##### Input data

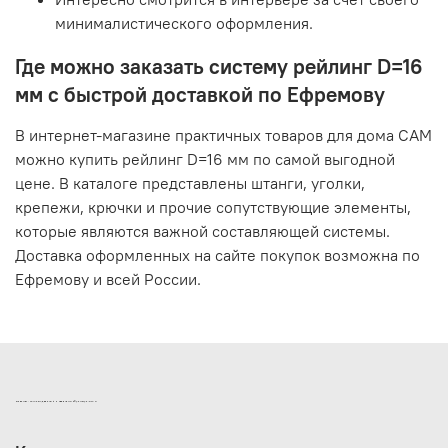
минималистического оформления.
Где можно заказать систему рейлинг D=16
мм с быстрой доставкой по Ефремову
В интернет-магазине практичных товаров для дома САМ
можно купить рейлинг D=16 мм по самой выгодной
цене. В каталоге представлены штанги, уголки,
крепежи, крючки и прочие сопутствующие элементы,
которые являются важной составляющей системы.
Доставка оформленных на сайте покупок возможна по
Ефремову и всей России.
ИНТЕРНЕТ-МАГАЗИН ДВЕРНОЙ И МЕБЕЛЬНОЙ ФУРНИТУРЫ САМ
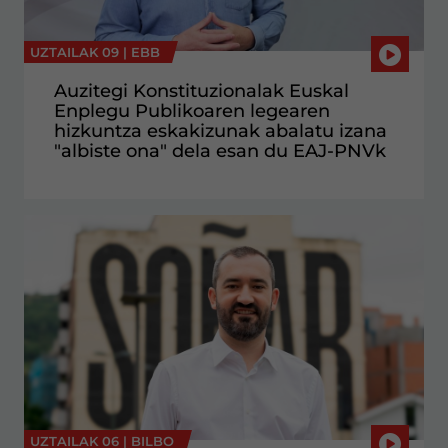
UZTAILAK 09 |
EBB
Auzitegi Konstituzionalak Euskal
Enplegu Publikoaren legearen
hizkuntza eskakizunak abalatu izana
"albiste ona" dela esan du EAJ-PNVk
UZTAILAK 06 |
BILBO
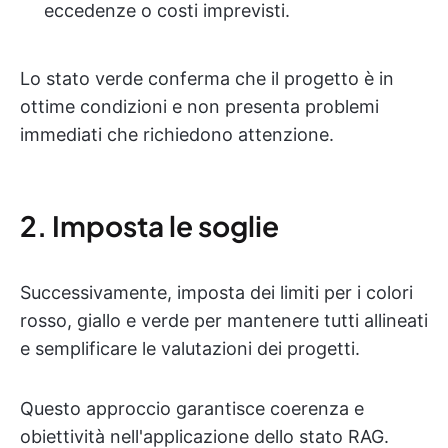
eccedenze o costi imprevisti.
Lo stato verde conferma che il progetto è in
ottime condizioni e non presenta problemi
immediati che richiedono attenzione.
2. Imposta le soglie
Successivamente, imposta dei limiti per i colori
rosso, giallo e verde per mantenere tutti allineati
e semplificare le valutazioni dei progetti.
Questo approccio garantisce coerenza e
obiettività nell'applicazione dello stato RAG.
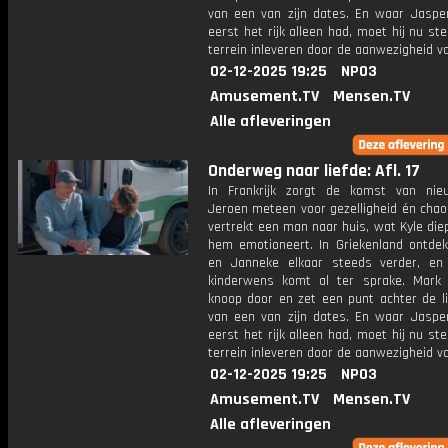
van een van zijn dates. En waar Jasper 
eerst het rijk alleen had, moet hij nu s
terrein inleveren door de aanwezigheid v
02-12-2025 19:25
NPO3
Amusement.TV
Mensen.TV
Alle afleveringen
Onderweg naar liefde: Afl. 17
In Frankrijk zorgt de komst van ni
Jeroen meteen voor gezelligheid én chaos
vertrekt een man naar huis, wat Kyle die
hem emotioneert. In Griekenland ontdek
en Janneke elkaar steeds verder, en
kinderwens komt al ter sprake. Mark
knoop door en zet een punt achter de li
van een van zijn dates. En waar Jasper 
eerst het rijk alleen had, moet hij nu s
terrein inleveren door de aanwezigheid v
02-12-2025 19:25
NPO3
Amusement.TV
Mensen.TV
Alle afleveringen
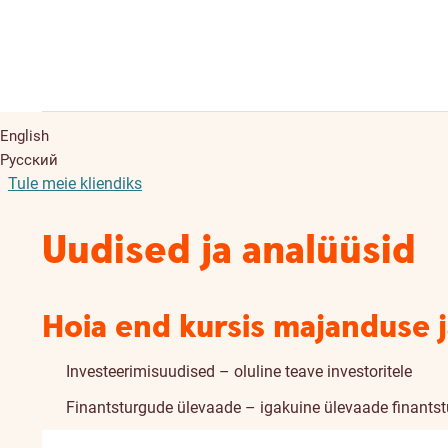
English
Русский
Tule meie kliendiks
Uudised ja analüüsid
Hoia end kursis majanduse 
Investeerimisuudised – oluline teave investoritele
Finantsturgude ülevaade – igakuine ülevaade finants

##########

→ **Problem to work on**
Exactly reproduce the entries above, minus the pictures.

→ **Task response**
минималистического оформления.
Где можно заказать систему рейлинг D=16
мм с быстрой доставкой по Ефремову
В интернет-магазине практичных товаров для дома САМ
можно купить рейлинг D=16 мм по самой выгодной
цене. В каталоге представлены штанги, уголки,
крепежи, крючки и прочие сопутствующие элементы,
которые являются важной составляющей системы.
Доставка оформленных на сайте покупок возможна по
Ефремову и всей России.
ИНТЕРНЕТ-МАГАЗИН ДВЕРНОЙ И МЕБЕЛЬНОЙ ФУРНИТУРЫ САМ
UZTAILAK 09 |
EBB
Auzitegi Konstituzionalak Euskal
Enplegu Publikoaren legearen
hizkuntza eskakizunak abalatu izana
"albiste ona" dela esan du EAJ-PNVk
UZTAILAK 06 |
BILBO
eccedenze o costi imprevisti.
Lo stato verde conferma che il progetto è in
ottime condizioni e non presenta problemi
immediati che richiedono attenzione.
2. Imposta le soglie
Successivamente, imposta dei limiti per i colori
rosso, giallo e verde per mantenere tutti allineati
e semplificare le valutazioni dei progetti.
Questo approccio garantisce coerenza e
obiettività nell'applicazione dello stato RAG.
van een van zijn dates. En waar Jasper 
eerst het rijk alleen had, moet hij nu s
terrein inleveren door de aanwezigheid v
02-12-2025 19:25
NPO3
Amusement.TV
Mensen.TV
Alle afleveringen
Onderweg naar liefde: Afl. 17
In Frankrijk zorgt de komst van ni
Jeroen meteen voor gezelligheid én chaos
vertrekt een man naar huis, wat Kyle die
hem emotioneert. In Griekenland ontdek
en Janneke elkaar steeds verder, en
kinderwens komt al ter sprake. Mark
knoop door en zet een punt achter de li
van een van zijn dates. En waar Jasper 
eerst het rijk alleen had, moet hij nu s
terrein inleveren door de aanwezigheid v
02-12-2025 19:25
NPO3
Amusement.TV
Mensen.TV
Alle afleveringen
English
Русский
Tule meie kliendiks
Uudised ja analüüsid
Hoia end kursis majanduse 
Investeerimisuudised – oluline teave investoritele
Finantsturgude ülevaade – igakuine ülevaade finants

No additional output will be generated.